One limitation of this study is that it is based on a single-center cohort and relies exclusively on data and a deep learning tool from a single manufacturer, which may limit the generalizability of the findings. The DL-reconstruction is proprietary and can only be performed on the same vendor. In future work, the reproducibility can be tested at a different site, scanner or field strength. Only healthy volunteers are examined, and, therefore, no statement about the improved precision in patients with cardiomyopathy can be made. However, because of the generalist nature of the DL tool, it is not expected to be affected by pathological values or physiology. In future work this study can be expanded to different patient cohorts and pathologies. The tool is expected to perform similarly in patients with abnormal mapping values. To eliminate potential susceptibility effects from the lateral wall, the analysis was restricted to the septum. Since susceptibility does not influence noise levels, the impact of the DL reconstruction is expected to remain consistent. Regions were excluded because visual assessment could be compromised by artifacts unrelated to noise. The imaging protocols were not adapted for DL use to avoid differences in values caused by protocol changes. In this initial step, this study aimed to verify that the original mapping values are not manipulated by the DL reconstruction. In further work, an optimization of mapping protocols and subsequent variations will be interesting and might have the potential to reduce standard deviations even in T2 and T2* mapping leading to either an increased spatial or temporal resolution. The protocols can be optimized to reduce the acquisition duration for segmented acquisitions of T2 and T2*, or increase the spatial or temporal resolution for the single-shot acquisition of T1. The effects of the shorter acquisition on image quality and artifact reduction can be evaluated particularly for patients struggling to hold their breath. Alternatively, increasing the resolution may enhance the ability to investigate fibrotic conditions.

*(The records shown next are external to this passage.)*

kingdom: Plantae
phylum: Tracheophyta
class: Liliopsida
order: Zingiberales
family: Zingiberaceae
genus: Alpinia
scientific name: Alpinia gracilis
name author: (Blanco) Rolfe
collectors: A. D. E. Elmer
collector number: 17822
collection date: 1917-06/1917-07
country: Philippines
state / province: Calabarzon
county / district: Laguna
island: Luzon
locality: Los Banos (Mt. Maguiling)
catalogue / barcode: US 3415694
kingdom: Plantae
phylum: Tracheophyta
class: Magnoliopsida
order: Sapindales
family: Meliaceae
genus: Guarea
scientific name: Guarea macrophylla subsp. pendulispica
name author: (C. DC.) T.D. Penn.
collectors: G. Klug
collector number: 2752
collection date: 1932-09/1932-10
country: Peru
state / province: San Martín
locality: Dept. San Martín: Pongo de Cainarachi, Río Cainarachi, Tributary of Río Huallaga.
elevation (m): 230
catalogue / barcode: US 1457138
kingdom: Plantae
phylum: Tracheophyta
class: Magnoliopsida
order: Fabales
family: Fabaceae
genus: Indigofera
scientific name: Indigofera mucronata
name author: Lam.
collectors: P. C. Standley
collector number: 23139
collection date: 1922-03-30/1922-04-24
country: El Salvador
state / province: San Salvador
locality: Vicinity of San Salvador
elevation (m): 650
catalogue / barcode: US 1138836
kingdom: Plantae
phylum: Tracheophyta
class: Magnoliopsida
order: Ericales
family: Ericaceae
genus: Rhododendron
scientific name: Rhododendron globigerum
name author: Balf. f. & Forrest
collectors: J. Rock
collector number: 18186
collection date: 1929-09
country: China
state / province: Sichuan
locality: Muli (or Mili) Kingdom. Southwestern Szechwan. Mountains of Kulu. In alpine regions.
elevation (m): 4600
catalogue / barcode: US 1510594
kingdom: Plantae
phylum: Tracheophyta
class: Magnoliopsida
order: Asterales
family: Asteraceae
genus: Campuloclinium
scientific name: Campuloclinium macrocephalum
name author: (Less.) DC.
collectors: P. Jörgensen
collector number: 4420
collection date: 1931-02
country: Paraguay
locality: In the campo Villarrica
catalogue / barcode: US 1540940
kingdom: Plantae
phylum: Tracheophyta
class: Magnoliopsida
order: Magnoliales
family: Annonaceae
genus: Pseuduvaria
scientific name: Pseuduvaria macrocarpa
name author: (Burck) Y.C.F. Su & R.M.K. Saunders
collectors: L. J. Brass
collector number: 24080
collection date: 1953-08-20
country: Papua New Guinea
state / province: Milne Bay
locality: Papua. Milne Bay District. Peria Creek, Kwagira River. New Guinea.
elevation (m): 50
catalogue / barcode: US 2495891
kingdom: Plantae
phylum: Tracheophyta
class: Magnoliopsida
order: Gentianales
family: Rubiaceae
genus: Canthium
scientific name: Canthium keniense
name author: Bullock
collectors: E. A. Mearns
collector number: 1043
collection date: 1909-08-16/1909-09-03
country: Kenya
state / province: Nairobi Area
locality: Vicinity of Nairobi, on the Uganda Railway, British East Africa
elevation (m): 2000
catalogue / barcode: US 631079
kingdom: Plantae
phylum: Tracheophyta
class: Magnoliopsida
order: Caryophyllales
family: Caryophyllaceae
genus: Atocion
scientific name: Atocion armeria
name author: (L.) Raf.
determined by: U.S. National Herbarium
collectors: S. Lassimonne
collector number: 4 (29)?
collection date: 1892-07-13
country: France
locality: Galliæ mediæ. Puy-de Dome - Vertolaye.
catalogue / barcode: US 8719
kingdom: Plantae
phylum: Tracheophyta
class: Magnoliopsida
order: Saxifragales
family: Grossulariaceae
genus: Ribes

Nevertheless, we believe that our work mainly contributes to making cardiac mapping more robust and therefore might help to improve clinical implementation.

5. Conclusions

This study demonstrated that the T1, T2 and T2* mapping values are not affected by the DL reconstruction. The standard deviation in the individual ROIs was significantly decreased for T1 but not for T2 and T2* values. Decreased SDroi might provide higher diagnostic confidence, particularly in patients with a dilated myocardium or with diffuse disorders. This study confirms that this DL reconstruction tool does not significantly affect the mapping values and provides the ground for further work of utilizing the tool to enhance mapping.